Brahman divisions

S Krishna mahadevasiva at
Fri Jun 6 00:20:35 UTC 1997

>From indology-request at Thu Jun  5 13:04:22 1997
>Received: from (actually host localhost) by
>          with Local-SMTP (PP); Thu, 5 Jun 1997 20:57:33 +0100
>Message-Id: <a51_9706052138 at>
>Date: Thu,  5 Jun 1997 20:56:25 BST
>Reply-To: indology at
>Originator: indology at
>Sender: indology-request at
>Precedence: bulk
>From: zydenbos at (Robert Zydenbos)
>To: Members of the list <indology at>
>Subject: Brahman divisions
>X-Listprocessor-Version: 6.0c -- ListProcessor by Anastasios Kotsikonas
>X-Comment: Indology mailing list
>Replies to msg 05 Jun 97: indology at
>(pclaus at
> pce> This has been a useful discussion of internal Brahman
> pce> sub-division and the "historical" traditions associated
> pce> with them.  
> pce> Even so, it would
> pce> be interesting, as Robert Zydenbos suggests, to collect
> pce> and compare motifs from the (internally significant)
> pce> legendary history of the splits.  These, too, speak to
> pce> something meaningful. 
> pce> There must
> pce> be something of a genre to what they created, one which
> pce> utilized motifs and themes and stories over and over.
> pce> Perhaps the core set is that of their own internal
> pce> ranks and divisions.
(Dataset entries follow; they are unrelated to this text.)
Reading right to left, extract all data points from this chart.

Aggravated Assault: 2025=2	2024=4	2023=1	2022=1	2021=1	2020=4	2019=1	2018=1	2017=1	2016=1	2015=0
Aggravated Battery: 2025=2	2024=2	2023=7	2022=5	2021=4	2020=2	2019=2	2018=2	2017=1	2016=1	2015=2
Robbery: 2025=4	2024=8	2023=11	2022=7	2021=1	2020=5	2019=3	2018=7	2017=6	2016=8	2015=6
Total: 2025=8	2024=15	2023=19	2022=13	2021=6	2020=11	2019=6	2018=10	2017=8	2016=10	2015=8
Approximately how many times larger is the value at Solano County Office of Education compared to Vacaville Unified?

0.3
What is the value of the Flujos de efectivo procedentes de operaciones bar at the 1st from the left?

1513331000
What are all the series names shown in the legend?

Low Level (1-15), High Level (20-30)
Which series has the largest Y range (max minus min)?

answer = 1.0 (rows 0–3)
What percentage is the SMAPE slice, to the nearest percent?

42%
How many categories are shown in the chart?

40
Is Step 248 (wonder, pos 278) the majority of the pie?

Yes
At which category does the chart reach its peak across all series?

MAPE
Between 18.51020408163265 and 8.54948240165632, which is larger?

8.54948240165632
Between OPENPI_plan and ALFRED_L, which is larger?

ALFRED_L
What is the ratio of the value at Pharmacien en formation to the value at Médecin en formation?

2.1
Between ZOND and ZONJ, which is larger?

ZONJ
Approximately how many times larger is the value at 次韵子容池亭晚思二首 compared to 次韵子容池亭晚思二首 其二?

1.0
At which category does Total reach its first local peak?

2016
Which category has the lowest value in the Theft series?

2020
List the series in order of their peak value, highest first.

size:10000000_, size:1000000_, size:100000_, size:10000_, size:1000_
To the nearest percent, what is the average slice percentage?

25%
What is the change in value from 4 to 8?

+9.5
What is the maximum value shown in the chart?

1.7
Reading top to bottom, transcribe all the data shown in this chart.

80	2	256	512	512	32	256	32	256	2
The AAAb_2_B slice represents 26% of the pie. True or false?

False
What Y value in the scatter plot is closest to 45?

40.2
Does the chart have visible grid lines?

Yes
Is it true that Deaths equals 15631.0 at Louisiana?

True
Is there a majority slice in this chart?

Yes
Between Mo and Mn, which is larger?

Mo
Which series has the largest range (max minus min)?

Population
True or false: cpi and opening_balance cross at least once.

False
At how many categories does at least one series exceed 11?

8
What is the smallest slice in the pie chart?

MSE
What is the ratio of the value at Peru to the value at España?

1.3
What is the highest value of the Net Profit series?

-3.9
Is there such a literature?
>Over the past years I have been collecting "what brahmins say about 
>brahmins", which is usually pejorative and often silly, but in 
>ways. In Karnataka, stereotypical images about the other group are 
>summarized in short rhymes or puns on the name of the other caste. For
>instance, I have often heard "Kamme endare hemme" ("Kamme means 
'pride'"), a
>catchphrase which expresses the supposedly arrogant airs which Kammes 
>about them (significantly, I have never heard this from the mouth of a 
>Some of these statements are quite vicious. Because the speakers are 
aware of
>this viciousness, it can be difficult to have people give examples. 
(But this
>is indeed interesting.)

  I am not sure about sayings and that sort of stuff, but in general
Brahmins of any given sub sect seem to be taking a lot of pleasure
in poking fun at other Brahmin subsects. In Tamil Nadu, the Ayyars
have a saying "While the Goat has two horns, the Ayyangars have three"
( a reference to the Namam of the Ayyangars). In Andhra Pradesh, the
Niyogi subsect refers disparagingly to the Vaidiki subsect as 
"Vaideekulu Dudekulu"( Vaidikis stich cotton blankets for a living)
(A reference to their supposed poverty).  In Maharashtra, the 
Konkanastha community seems to be having a low opinion of just about any 
subsect....The Shenvi/Gauda Saraswat Brahmins are the descendants of an 
outcasted Konkanstha youth and a Sudra woman who collected cow dung 
while the Karhade Brahmin are supposed to be the descended from the 
carcass of a dead donkey. The other side of course hits back
by calling the Konkanasthas "Cobras"( A contraction of KOnkanastha
BRAhmin)- a reference to their stereotyped mentality.)
In the Garhwal district, Garhwali brahmins classify themselves as "Lambi 
Dhoti"(Long Dhoti) while the Benaresi Brahmins
as "Choti Dhoti"(Small Dhoti)- a refernce to their superior status.
The Benaresi Brahmins in turn have equally "complementary" things to say 
about Bengali Brahmins i.e. "Bengali Brahmins are the most democratic 
set of people where it comes to eating- they eat anything that walks, 
flies or swims" or "Bengali Brahmins have the following names- 
Bhattacharjee, Mukherjee, Banerjee, Chatterjee and Allergy."
          The only exception of sorts i.e. where people make fun
of Brahmins coming from a PLACE as opposed to a SUBSECT seems to
be in the case of Kumbakkonam town. The well known "Kumbakkonam
business/Kumbakkonam effect " seems to be true of all Brahmin natives of 
this town irrespective of origin/subsect.